§ DATA EXTRACTS:
_____

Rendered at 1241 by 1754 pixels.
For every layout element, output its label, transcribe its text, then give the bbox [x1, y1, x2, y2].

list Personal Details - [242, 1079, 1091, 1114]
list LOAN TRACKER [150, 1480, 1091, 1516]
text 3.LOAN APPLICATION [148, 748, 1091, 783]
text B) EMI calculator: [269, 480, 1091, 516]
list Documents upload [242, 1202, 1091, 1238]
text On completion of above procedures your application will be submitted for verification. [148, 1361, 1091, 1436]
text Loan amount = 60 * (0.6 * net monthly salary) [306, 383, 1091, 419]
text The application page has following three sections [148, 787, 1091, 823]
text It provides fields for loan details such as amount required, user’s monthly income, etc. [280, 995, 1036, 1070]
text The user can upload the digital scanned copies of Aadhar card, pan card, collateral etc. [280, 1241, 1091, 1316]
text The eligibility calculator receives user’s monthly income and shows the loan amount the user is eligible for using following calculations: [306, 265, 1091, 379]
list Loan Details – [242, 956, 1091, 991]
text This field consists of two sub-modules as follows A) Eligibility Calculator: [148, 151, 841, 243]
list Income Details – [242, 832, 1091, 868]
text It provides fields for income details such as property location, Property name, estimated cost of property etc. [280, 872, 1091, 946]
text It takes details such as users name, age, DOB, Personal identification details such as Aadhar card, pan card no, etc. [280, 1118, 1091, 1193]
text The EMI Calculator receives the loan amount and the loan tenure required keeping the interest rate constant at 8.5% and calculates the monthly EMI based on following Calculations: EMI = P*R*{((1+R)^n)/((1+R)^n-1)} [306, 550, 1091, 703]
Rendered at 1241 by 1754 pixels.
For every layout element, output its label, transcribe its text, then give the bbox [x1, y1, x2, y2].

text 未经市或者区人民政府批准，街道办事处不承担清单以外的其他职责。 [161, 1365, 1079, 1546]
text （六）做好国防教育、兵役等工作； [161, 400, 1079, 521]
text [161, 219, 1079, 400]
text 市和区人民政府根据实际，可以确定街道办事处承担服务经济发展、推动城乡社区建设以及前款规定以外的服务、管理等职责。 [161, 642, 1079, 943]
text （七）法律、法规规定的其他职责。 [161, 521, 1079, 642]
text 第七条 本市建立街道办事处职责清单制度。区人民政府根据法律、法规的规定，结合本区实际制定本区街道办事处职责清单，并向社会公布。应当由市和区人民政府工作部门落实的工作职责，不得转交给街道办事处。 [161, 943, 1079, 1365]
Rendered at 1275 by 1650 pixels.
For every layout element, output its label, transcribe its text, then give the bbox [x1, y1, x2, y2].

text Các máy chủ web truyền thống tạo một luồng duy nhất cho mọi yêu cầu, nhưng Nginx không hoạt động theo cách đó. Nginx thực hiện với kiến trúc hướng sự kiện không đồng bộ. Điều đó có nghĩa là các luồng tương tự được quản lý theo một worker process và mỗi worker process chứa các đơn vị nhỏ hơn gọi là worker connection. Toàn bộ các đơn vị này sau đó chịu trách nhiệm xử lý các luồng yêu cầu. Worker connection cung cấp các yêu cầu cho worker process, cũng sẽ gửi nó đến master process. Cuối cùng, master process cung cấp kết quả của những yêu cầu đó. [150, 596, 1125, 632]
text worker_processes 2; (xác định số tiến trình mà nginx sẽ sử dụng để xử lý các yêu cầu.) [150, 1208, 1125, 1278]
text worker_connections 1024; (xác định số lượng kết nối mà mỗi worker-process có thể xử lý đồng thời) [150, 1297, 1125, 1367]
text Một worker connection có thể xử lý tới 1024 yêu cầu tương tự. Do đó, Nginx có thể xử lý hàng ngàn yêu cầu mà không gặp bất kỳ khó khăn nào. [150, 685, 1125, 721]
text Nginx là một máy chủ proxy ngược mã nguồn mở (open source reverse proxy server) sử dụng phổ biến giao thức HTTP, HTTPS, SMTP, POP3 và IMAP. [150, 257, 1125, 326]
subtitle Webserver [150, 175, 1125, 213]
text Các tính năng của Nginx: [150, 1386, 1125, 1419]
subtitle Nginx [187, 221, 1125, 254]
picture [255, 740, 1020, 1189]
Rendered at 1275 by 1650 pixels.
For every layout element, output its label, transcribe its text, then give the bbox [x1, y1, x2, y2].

_____

Taking care to match every character, output all of the entries above.

Rendered at 1241 by 1754 pixels.
For every layout element, output its label, transcribe its text, then give the bbox [x1, y1, x2, y2].

list Personal Details - [242, 1079, 1091, 1114]
list LOAN TRACKER [150, 1480, 1091, 1516]
text 3.LOAN APPLICATION [148, 748, 1091, 783]
text B) EMI calculator: [269, 480, 1091, 516]
list Documents upload [242, 1202, 1091, 1238]
text On completion of above procedures your application will be submitted for verification. [148, 1361, 1091, 1436]
text Loan amount = 60 * (0.6 * net monthly salary) [306, 383, 1091, 419]
text The application page has following three sections [148, 787, 1091, 823]
text It provides fields for loan details such as amount required, user’s monthly income, etc. [280, 995, 1036, 1070]
text The user can upload the digital scanned copies of Aadhar card, pan card, collateral etc. [280, 1241, 1091, 1316]
text The eligibility calculator receives user’s monthly income and shows the loan amount the user is eligible for using following calculations: [306, 265, 1091, 379]
list Loan Details – [242, 956, 1091, 991]
text This field consists of two sub-modules as follows A) Eligibility Calculator: [148, 151, 841, 243]
list Income Details – [242, 832, 1091, 868]
text It provides fields for income details such as property location, Property name, estimated cost of property etc. [280, 872, 1091, 946]
text It takes details such as users name, age, DOB, Personal identification details such as Aadhar card, pan card no, etc. [280, 1118, 1091, 1193]
text The EMI Calculator receives the loan amount and the loan tenure required keeping the interest rate constant at 8.5% and calculates the monthly EMI based on following Calculations: EMI = P*R*{((1+R)^n)/((1+R)^n-1)} [306, 550, 1091, 703]
Rendered at 1241 by 1754 pixels.
For every layout element, output its label, transcribe its text, then give the bbox [x1, y1, x2, y2].

text 未经市或者区人民政府批准，街道办事处不承担清单以外的其他职责。 [161, 1365, 1079, 1546]
text （六）做好国防教育、兵役等工作； [161, 400, 1079, 521]
text [161, 219, 1079, 400]
text 市和区人民政府根据实际，可以确定街道办事处承担服务经济发展、推动城乡社区建设以及前款规定以外的服务、管理等职责。 [161, 642, 1079, 943]
text （七）法律、法规规定的其他职责。 [161, 521, 1079, 642]
text 第七条 本市建立街道办事处职责清单制度。区人民政府根据法律、法规的规定，结合本区实际制定本区街道办事处职责清单，并向社会公布。应当由市和区人民政府工作部门落实的工作职责，不得转交给街道办事处。 [161, 943, 1079, 1365]
Rendered at 1275 by 1650 pixels.
For every layout element, output its label, transcribe its text, then give the bbox [x1, y1, x2, y2].

text Các máy chủ web truyền thống tạo một luồng duy nhất cho mọi yêu cầu, nhưng Nginx không hoạt động theo cách đó. Nginx thực hiện với kiến trúc hướng sự kiện không đồng bộ. Điều đó có nghĩa là các luồng tương tự được quản lý theo một worker process và mỗi worker process chứa các đơn vị nhỏ hơn gọi là worker connection. Toàn bộ các đơn vị này sau đó chịu trách nhiệm xử lý các luồng yêu cầu. Worker connection cung cấp các yêu cầu cho worker process, cũng sẽ gửi nó đến master process. Cuối cùng, master process cung cấp kết quả của những yêu cầu đó. [150, 596, 1125, 632]
text worker_processes 2; (xác định số tiến trình mà nginx sẽ sử dụng để xử lý các yêu cầu.) [150, 1208, 1125, 1278]
text worker_connections 1024; (xác định số lượng kết nối mà mỗi worker-process có thể xử lý đồng thời) [150, 1297, 1125, 1367]
text Một worker connection có thể xử lý tới 1024 yêu cầu tương tự. Do đó, Nginx có thể xử lý hàng ngàn yêu cầu mà không gặp bất kỳ khó khăn nào. [150, 685, 1125, 721]
text Nginx là một máy chủ proxy ngược mã nguồn mở (open source reverse proxy server) sử dụng phổ biến giao thức HTTP, HTTPS, SMTP, POP3 và IMAP. [150, 257, 1125, 326]
subtitle Webserver [150, 175, 1125, 213]
text Các tính năng của Nginx: [150, 1386, 1125, 1419]
subtitle Nginx [187, 221, 1125, 254]
picture [255, 740, 1020, 1189]
Rendered at 1275 by 1650 pixels.
For every layout element, output its label, transcribe its text, then give the bbox [x1, y1, x2, y2].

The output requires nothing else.